§ **REQUIRED WORK**
An exact restatement of every record is required.

★ ★ ★ ★

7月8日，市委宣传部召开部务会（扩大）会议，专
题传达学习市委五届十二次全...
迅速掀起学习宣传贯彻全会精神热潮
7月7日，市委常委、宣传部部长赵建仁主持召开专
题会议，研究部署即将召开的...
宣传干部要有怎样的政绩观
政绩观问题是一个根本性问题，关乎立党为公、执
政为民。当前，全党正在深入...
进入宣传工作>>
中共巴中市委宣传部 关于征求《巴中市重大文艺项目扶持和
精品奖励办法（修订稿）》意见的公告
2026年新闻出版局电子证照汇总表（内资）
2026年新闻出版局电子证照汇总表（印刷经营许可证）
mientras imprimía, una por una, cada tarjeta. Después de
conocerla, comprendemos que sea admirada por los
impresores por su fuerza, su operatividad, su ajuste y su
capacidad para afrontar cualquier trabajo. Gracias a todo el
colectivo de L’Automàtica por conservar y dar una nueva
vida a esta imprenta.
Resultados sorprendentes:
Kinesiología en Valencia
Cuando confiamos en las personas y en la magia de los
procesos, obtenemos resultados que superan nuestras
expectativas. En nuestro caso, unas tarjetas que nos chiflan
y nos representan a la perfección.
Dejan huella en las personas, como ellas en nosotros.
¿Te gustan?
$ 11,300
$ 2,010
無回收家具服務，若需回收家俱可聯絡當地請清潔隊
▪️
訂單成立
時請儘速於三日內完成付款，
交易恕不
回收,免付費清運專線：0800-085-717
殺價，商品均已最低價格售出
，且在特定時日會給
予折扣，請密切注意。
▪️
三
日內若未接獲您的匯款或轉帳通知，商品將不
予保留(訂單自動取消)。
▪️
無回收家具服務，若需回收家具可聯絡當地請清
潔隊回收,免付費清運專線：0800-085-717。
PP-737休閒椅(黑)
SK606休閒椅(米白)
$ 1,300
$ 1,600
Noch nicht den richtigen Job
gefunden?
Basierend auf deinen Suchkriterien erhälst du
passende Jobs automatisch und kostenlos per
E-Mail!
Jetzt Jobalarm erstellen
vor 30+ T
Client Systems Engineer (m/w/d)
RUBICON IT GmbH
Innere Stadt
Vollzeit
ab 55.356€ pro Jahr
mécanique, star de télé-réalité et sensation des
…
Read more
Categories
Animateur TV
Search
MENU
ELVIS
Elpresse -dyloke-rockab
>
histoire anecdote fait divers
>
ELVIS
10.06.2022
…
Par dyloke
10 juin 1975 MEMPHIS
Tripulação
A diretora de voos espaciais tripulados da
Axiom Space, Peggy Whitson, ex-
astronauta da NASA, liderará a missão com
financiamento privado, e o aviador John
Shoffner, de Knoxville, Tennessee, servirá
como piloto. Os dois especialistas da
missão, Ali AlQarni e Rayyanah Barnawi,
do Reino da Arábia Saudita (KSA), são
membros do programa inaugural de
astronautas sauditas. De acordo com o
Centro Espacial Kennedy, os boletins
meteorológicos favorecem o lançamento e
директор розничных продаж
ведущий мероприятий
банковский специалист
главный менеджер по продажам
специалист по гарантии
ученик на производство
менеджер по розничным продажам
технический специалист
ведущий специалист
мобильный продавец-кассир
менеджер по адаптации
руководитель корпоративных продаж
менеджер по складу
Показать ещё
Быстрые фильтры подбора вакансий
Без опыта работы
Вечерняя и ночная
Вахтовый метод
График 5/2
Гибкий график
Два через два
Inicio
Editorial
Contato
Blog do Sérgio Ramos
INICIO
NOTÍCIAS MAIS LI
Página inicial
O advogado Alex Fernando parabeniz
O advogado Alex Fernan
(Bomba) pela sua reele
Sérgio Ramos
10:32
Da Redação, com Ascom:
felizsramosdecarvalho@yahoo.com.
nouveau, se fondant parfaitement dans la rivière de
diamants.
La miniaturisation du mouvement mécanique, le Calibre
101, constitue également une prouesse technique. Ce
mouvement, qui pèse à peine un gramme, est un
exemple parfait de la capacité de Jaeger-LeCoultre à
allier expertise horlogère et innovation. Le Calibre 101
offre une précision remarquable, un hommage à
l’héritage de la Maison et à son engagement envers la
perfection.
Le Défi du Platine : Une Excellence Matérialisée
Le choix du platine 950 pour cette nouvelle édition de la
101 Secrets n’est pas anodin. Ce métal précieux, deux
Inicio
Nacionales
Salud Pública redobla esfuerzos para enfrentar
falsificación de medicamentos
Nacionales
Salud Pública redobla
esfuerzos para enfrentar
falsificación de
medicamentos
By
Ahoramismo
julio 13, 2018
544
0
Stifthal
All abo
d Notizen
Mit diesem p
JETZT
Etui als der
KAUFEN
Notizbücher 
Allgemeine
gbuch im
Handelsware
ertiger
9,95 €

★ ★ ★ ★

§ **TASK OUTPUT**
7月8日，市委宣传部召开部务会（扩大）会议，专
题传达学习市委五届十二次全...
迅速掀起学习宣传贯彻全会精神热潮
7月7日，市委常委、宣传部部长赵建仁主持召开专
题会议，研究部署即将召开的...
宣传干部要有怎样的政绩观
政绩观问题是一个根本性问题，关乎立党为公、执
政为民。当前，全党正在深入...
进入宣传工作>>
中共巴中市委宣传部 关于征求《巴中市重大文艺项目扶持和
精品奖励办法（修订稿）》意见的公告
2026年新闻出版局电子证照汇总表（内资）
2026年新闻出版局电子证照汇总表（印刷经营许可证）
mientras imprimía, una por una, cada tarjeta. Después de
conocerla, comprendemos que sea admirada por los
impresores por su fuerza, su operatividad, su ajuste y su
capacidad para afrontar cualquier trabajo. Gracias a todo el
colectivo de L’Automàtica por conservar y dar una nueva
vida a esta imprenta.
Resultados sorprendentes:
Kinesiología en Valencia
Cuando confiamos en las personas y en la magia de los
procesos, obtenemos resultados que superan nuestras
expectativas. En nuestro caso, unas tarjetas que nos chiflan
y nos representan a la perfección.
Dejan huella en las personas, como ellas en nosotros.
¿Te gustan?
$ 11,300
$ 2,010
無回收家具服務，若需回收家俱可聯絡當地請清潔隊
▪️
訂單成立
時請儘速於三日內完成付款，
交易恕不
回收,免付費清運專線：0800-085-717
殺價，商品均已最低價格售出
，且在特定時日會給
予折扣，請密切注意。
▪️
三
日內若未接獲您的匯款或轉帳通知，商品將不
予保留(訂單自動取消)。
▪️
無回收家具服務，若需回收家具可聯絡當地請清
潔隊回收,免付費清運專線：0800-085-717。
PP-737休閒椅(黑)
SK606休閒椅(米白)
$ 1,300
$ 1,600
Noch nicht den richtigen Job
gefunden?
Basierend auf deinen Suchkriterien erhälst du
passende Jobs automatisch und kostenlos per
E-Mail!
Jetzt Jobalarm erstellen
vor 30+ T
Client Systems Engineer (m/w/d)
RUBICON IT GmbH
Innere Stadt
Vollzeit
ab 55.356€ pro Jahr
mécanique, star de télé-réalité et sensation des
…
Read more
Categories
Animateur TV
Search
MENU
ELVIS
Elpresse -dyloke-rockab
>
histoire anecdote fait divers
>
ELVIS
10.06.2022
…
Par dyloke
10 juin 1975 MEMPHIS
Tripulação
A diretora de voos espaciais tripulados da
Axiom Space, Peggy Whitson, ex-
astronauta da NASA, liderará a missão com
financiamento privado, e o aviador John
Shoffner, de Knoxville, Tennessee, servirá
como piloto. Os dois especialistas da
missão, Ali AlQarni e Rayyanah Barnawi,
do Reino da Arábia Saudita (KSA), são
membros do programa inaugural de
astronautas sauditas. De acordo com o
Centro Espacial Kennedy, os boletins
meteorológicos favorecem o lançamento e
директор розничных продаж
ведущий мероприятий
банковский специалист
главный менеджер по продажам
специалист по гарантии
ученик на производство
менеджер по розничным продажам
технический специалист
ведущий специалист
мобильный продавец-кассир
менеджер по адаптации
руководитель корпоративных продаж
менеджер по складу
Показать ещё
Быстрые фильтры подбора вакансий
Без опыта работы
Вечерняя и ночная
Вахтовый метод
График 5/2
Гибкий график
Два через два
Inicio
Editorial
Contato
Blog do Sérgio Ramos
INICIO
NOTÍCIAS MAIS LI
Página inicial
O advogado Alex Fernando parabeniz
O advogado Alex Fernan
(Bomba) pela sua reele
Sérgio Ramos
10:32
Da Redação, com Ascom:
felizsramosdecarvalho@yahoo.com.
nouveau, se fondant parfaitement dans la rivière de
diamants.
La miniaturisation du mouvement mécanique, le Calibre
101, constitue également une prouesse technique. Ce
mouvement, qui pèse à peine un gramme, est un
exemple parfait de la capacité de Jaeger-LeCoultre à
allier expertise horlogère et innovation. Le Calibre 101
offre une précision remarquable, un hommage à
l’héritage de la Maison et à son engagement envers la
perfection.
Le Défi du Platine : Une Excellence Matérialisée
Le choix du platine 950 pour cette nouvelle édition de la
101 Secrets n’est pas anodin. Ce métal précieux, deux
Inicio
Nacionales
Salud Pública redobla esfuerzos para enfrentar
falsificación de medicamentos
Nacionales
Salud Pública redobla
esfuerzos para enfrentar
falsificación de
medicamentos
By
Ahoramismo
julio 13, 2018
544
0
Stifthal
All abo
d Notizen
Mit diesem p
JETZT
Etui als der
KAUFEN
Notizbücher 
Allgemeine
gbuch im
Handelsware
ertiger
9,95 €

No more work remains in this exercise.